Haki hevalin şehadeti, üzerimizde büyük bir etki bıraktı. Bu komploda yer alanlar, hiçbir şeyin ortaya çıkmayacağını sandılar. Tekoşîn denilen bir yapı ortaya çıktı. Haki hevali şehit edenler, çıkıp ‘Biz Hakiciyiz’ demeye başladılar.

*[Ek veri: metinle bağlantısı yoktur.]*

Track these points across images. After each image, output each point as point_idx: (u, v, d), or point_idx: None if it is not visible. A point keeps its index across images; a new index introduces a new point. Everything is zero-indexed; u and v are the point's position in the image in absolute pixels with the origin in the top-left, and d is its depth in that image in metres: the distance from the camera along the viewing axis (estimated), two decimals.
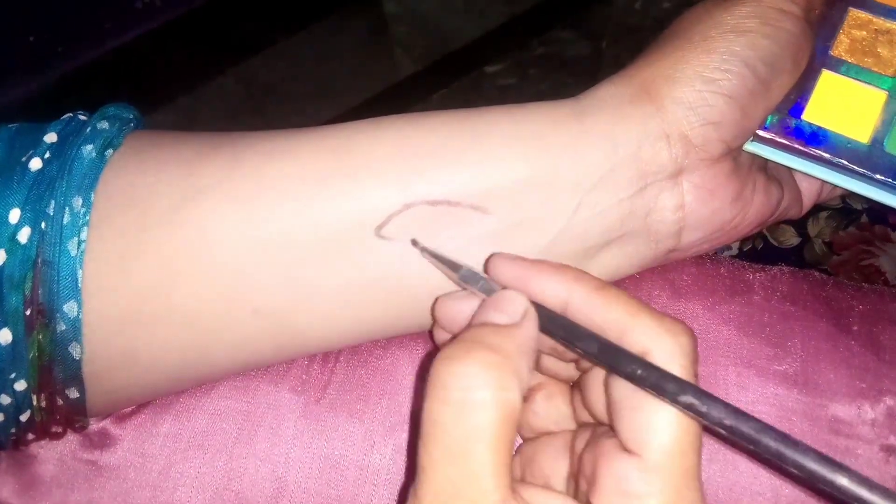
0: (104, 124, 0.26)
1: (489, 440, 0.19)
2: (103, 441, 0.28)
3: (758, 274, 0.31)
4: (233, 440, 0.28)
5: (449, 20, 0.89)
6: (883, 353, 0.29)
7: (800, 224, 0.74)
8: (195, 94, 0.80)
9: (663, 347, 0.20)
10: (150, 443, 0.28)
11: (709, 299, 0.30)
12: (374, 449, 0.28)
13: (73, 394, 0.25)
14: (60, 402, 0.26)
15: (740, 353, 0.29)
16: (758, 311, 0.29)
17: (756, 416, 0.27)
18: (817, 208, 0.73)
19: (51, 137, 0.25)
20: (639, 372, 0.20)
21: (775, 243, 0.73)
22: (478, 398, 0.19)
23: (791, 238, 0.74)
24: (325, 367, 0.29)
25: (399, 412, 0.28)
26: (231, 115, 0.82)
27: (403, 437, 0.28)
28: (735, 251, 0.73)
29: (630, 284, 0.29)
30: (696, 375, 0.21)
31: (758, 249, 0.73)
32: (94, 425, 0.28)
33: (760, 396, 0.28)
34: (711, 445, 0.27)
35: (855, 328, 0.30)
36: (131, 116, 0.28)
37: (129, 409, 0.28)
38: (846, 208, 0.73)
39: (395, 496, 0.27)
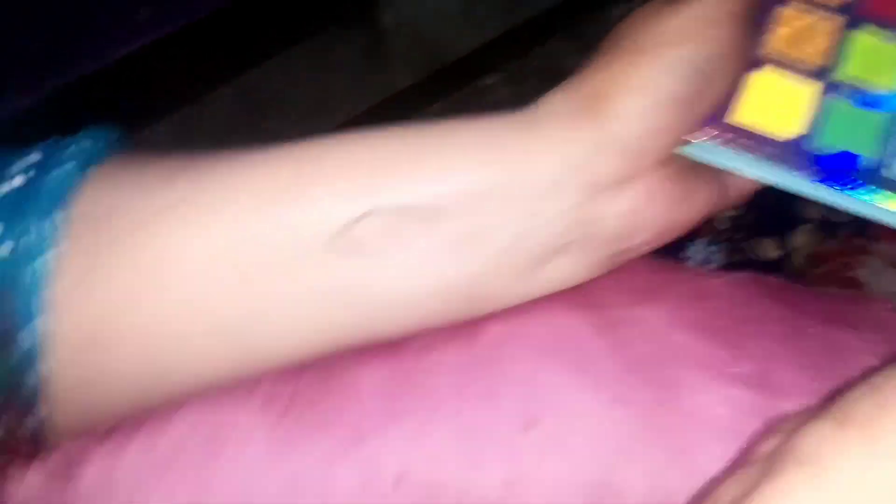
0: (81, 146, 0.27)
1: None
2: (73, 465, 0.29)
3: (715, 280, 0.32)
4: (199, 460, 0.28)
5: (445, 32, 0.90)
6: (839, 354, 0.30)
7: (781, 237, 0.75)
8: (194, 107, 0.81)
9: None
10: (119, 466, 0.29)
11: (666, 305, 0.31)
12: (336, 465, 0.28)
13: (37, 414, 0.26)
14: (24, 426, 0.26)
15: (697, 356, 0.30)
16: (713, 316, 0.31)
17: (714, 418, 0.29)
18: (798, 221, 0.74)
19: (35, 157, 0.26)
20: None
21: (754, 256, 0.74)
22: None
23: (772, 251, 0.75)
24: (290, 384, 0.30)
25: (360, 426, 0.29)
26: (230, 127, 0.83)
27: (367, 450, 0.28)
28: (715, 265, 0.74)
29: (588, 290, 0.31)
30: None
31: (737, 263, 0.74)
32: (64, 448, 0.29)
33: (718, 398, 0.29)
34: None
35: (811, 330, 0.31)
36: (113, 138, 0.29)
37: (98, 432, 0.29)
38: (826, 221, 0.74)
39: None
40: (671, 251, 0.30)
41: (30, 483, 0.29)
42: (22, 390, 0.25)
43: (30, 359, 0.25)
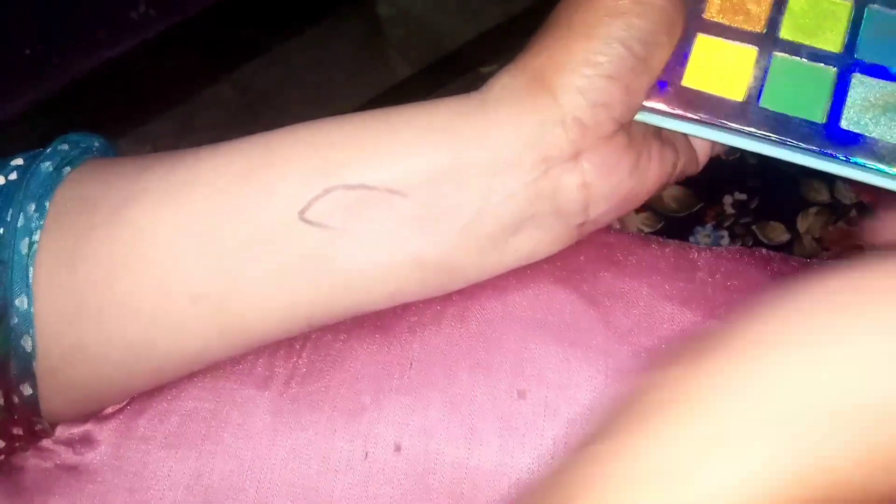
0: (64, 146, 0.31)
1: None
2: (85, 445, 0.31)
3: (702, 253, 0.34)
4: (202, 438, 0.31)
5: (443, 21, 0.93)
6: None
7: (789, 220, 0.77)
8: (191, 103, 0.84)
9: None
10: (126, 446, 0.31)
11: (653, 277, 0.33)
12: (336, 436, 0.30)
13: (27, 390, 0.29)
14: (16, 400, 0.29)
15: (684, 325, 0.31)
16: (701, 287, 0.33)
17: None
18: (806, 204, 0.76)
19: (17, 161, 0.30)
20: None
21: (765, 240, 0.76)
22: None
23: (781, 235, 0.76)
24: (288, 362, 0.32)
25: (358, 401, 0.31)
26: (227, 122, 0.85)
27: (362, 424, 0.31)
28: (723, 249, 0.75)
29: (574, 264, 0.33)
30: None
31: (748, 247, 0.76)
32: (76, 429, 0.31)
33: None
34: None
35: None
36: (96, 144, 0.32)
37: (108, 412, 0.32)
38: (835, 204, 0.76)
39: (355, 482, 0.30)
40: (678, 236, 0.31)
41: (44, 461, 0.31)
42: (14, 362, 0.28)
43: (20, 329, 0.28)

Haki hevalin şehadetinden sonra Cuma heval geldi. Sonra bu Mehmet Uzun geldi, ağladı, suçu olmadığını söyledi. Cuma heval, ‘Haki’nin kanını yerde bırakmayız. Bunu sadece sana değil, hepsine söylüyoruz, böyle bilsinler’ dedi. İki gün sonra Mehmet Uzun’un foyası ortaya çıktı. Tercüman gazetesi, ‘Mehmet Uzun banka soydu’ diye haber yaptı. Devlet, Mehmet Uzun’u herkesin gözünde büyütmek istiyordu. Ama Mehmet Uzun bizim yanımızda, Antep’teydi; nasıl oluyordu da Ankara’da banka soyuyordu? Sonra Bozan Arslan’ın da aynı şekilde devlet ile ilişkide olduğunu tespit ettik. Soruşturmayı Kemal arkadaş yürütüyordu ve Haki’nin kanının yerde kalmayacağına söz vermişti. Sonuçta bu sözü de yerde kalmadı; Alaattin, İskenderun’da cezalandırıldı. Fakat öte yandan şu da vardı ki, bizde intikamdan çok örgütlenme, siyasallaşma ve Kürdistan devrimi yolunda ilerleme çizgisi vardı. Önderlik de bu süreci böyle yorumladı ve parti programını yazarken de bunu tartışmaya açtı. Hepimiz önerilerimizle bu tartışmaya dahil olduk. Önderlik, Haki hevalin şehadetine partileşme ile cevap verdi.”

İbrahim Kasakoğlu kimdir?

65 yaşındaki İbrahim Kasakoğlu, 1976’dan ber Kürt Özgürlük Hareketi çalışmalarında yer alıyor. Maraş’ın Pazarcık ilçesinde doğan Kasakoğlu, 1981 yılında tutuklanarak 15 yıl cezaevinde kaldı. 1996’da tahliye olması ardından 2001’e kadar Halkın Demokrasi Partisi’nde (HADEP) görev alan Kasakoğlu, 2001’de Avrupa’ya, sürgüne çıkmak zorunda kaldı. Kasakoğlu, Kürdistan için çalışmaya Heyva Sor a Kurdistan yardım örgütünde devam ediyor.